§ Required work: Only the lines from the one holding "cx_px: 1184" to the end of the data should be echoed, exactly as they appear, minus the pictures.
<<<<
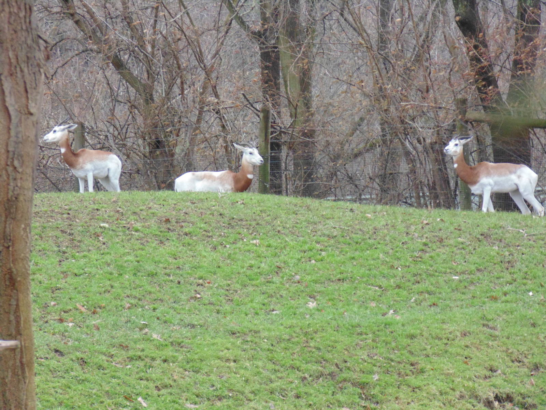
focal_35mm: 236
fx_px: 3722
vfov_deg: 6.3
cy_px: 205
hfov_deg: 8.4
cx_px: 273
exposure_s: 1/125
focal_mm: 42.3
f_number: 5.6
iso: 400
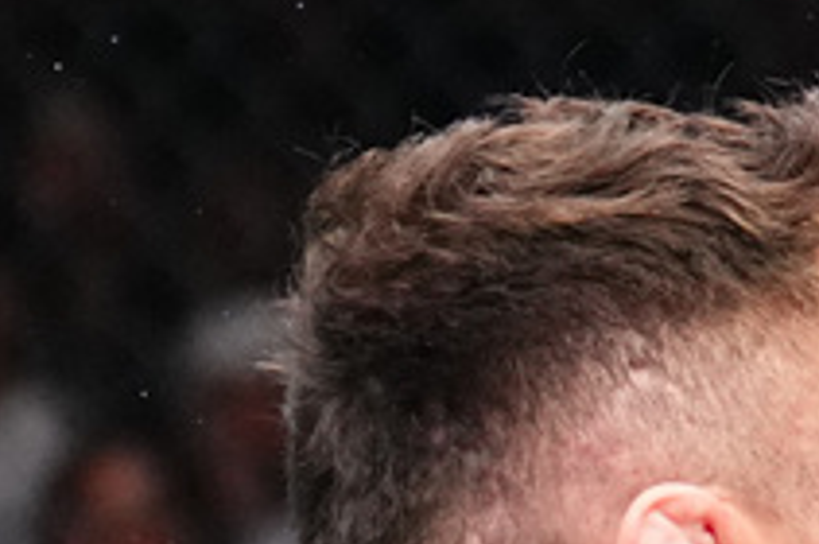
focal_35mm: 359
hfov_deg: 5.6
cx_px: 1595
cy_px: 1243
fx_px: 8155
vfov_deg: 3.8
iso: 3200
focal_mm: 70
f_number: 2.8
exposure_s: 1/1600
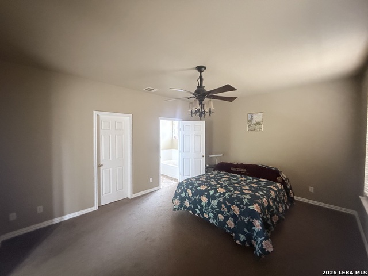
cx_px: 184
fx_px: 149
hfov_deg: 102.1
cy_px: 138
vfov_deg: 85.7
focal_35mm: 14
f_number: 2.2
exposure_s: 1/60
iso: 1000
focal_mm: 2.22
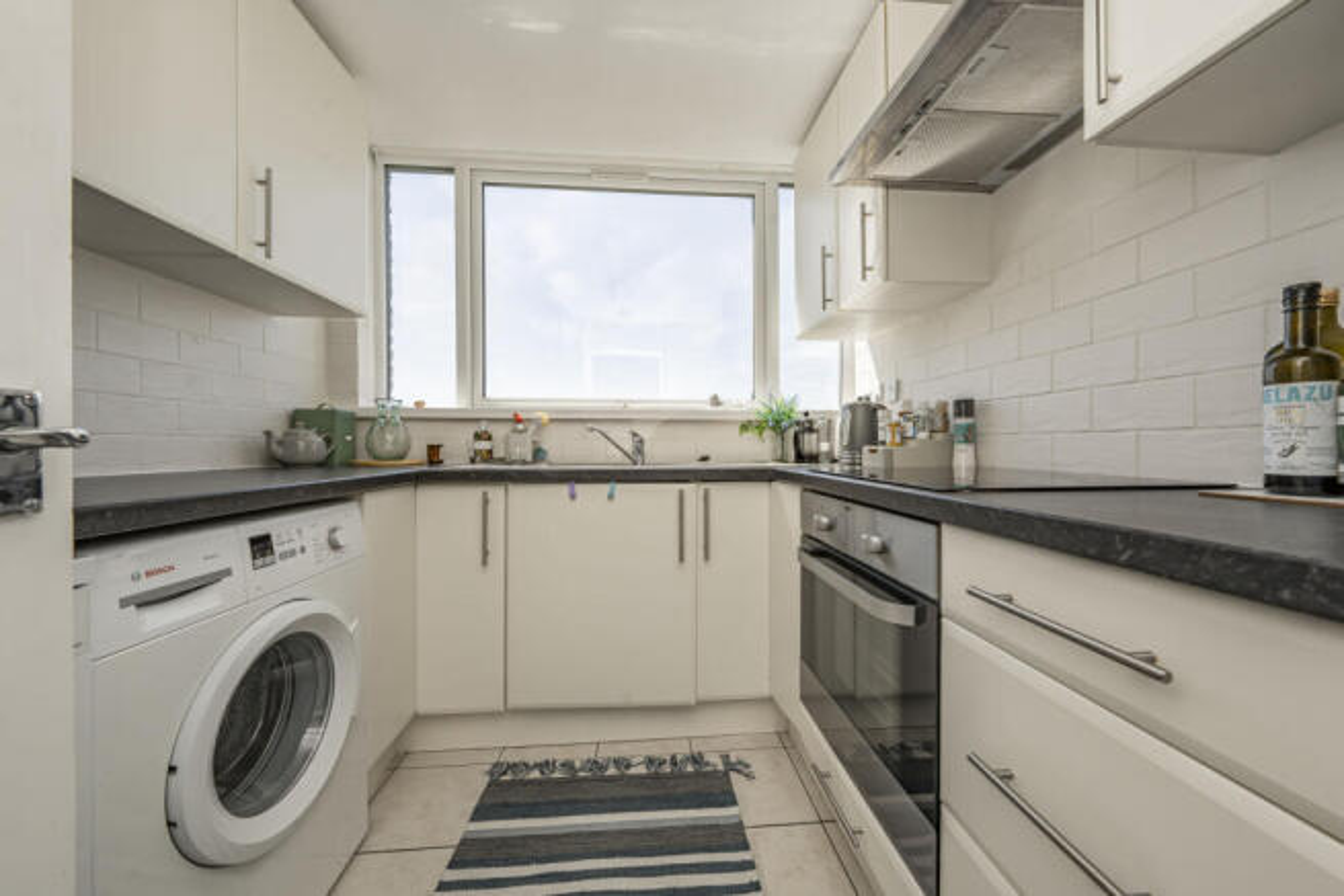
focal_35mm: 12
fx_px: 448
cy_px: 448
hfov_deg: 112.6
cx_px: 672
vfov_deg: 90.0
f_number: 9
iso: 320
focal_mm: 12
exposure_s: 1/320
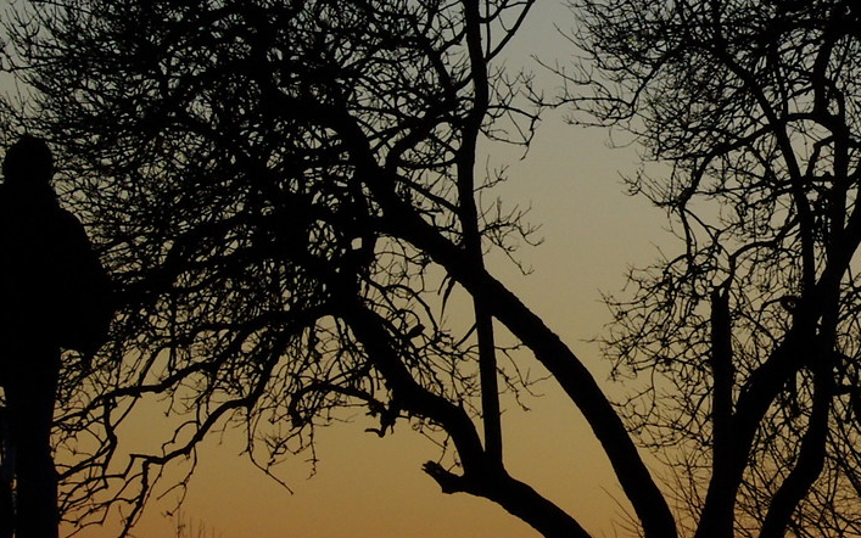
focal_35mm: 286
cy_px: 229
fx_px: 6705
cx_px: 1184
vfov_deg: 4.6
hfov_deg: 7.3
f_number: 16
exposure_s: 1/125
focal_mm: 55
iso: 400
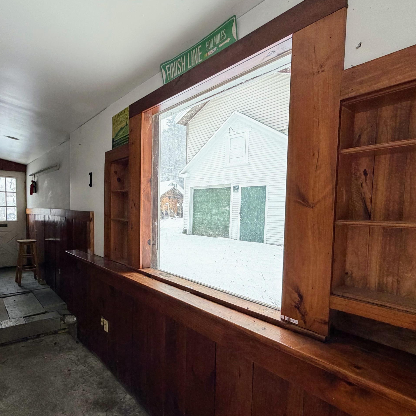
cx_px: 184
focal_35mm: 20
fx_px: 272
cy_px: 225
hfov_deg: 74.6
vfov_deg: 74.7
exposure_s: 1/121
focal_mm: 2.22
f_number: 2.2
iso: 250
>>>>
§ Exercise response:
cx_px: 1184
vfov_deg: 4.6
hfov_deg: 7.3
f_number: 16
exposure_s: 1/125
focal_mm: 55
iso: 400
cx_px: 184
focal_35mm: 20
fx_px: 272
cy_px: 225
hfov_deg: 74.6
vfov_deg: 74.7
exposure_s: 1/121
focal_mm: 2.22
f_number: 2.2
iso: 250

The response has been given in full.